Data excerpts
════
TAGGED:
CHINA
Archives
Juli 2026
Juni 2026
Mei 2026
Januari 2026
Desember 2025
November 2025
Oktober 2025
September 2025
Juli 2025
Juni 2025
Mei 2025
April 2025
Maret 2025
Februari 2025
════
### Work instruction
An exact copy of the lines from the one with "Desember 2025" through the final line of the entries is the whole answer.

### Written solution
Desember 2025
November 2025
Oktober 2025
September 2025
Juli 2025
Juni 2025
Mei 2025
April 2025
Maret 2025
Februari 2025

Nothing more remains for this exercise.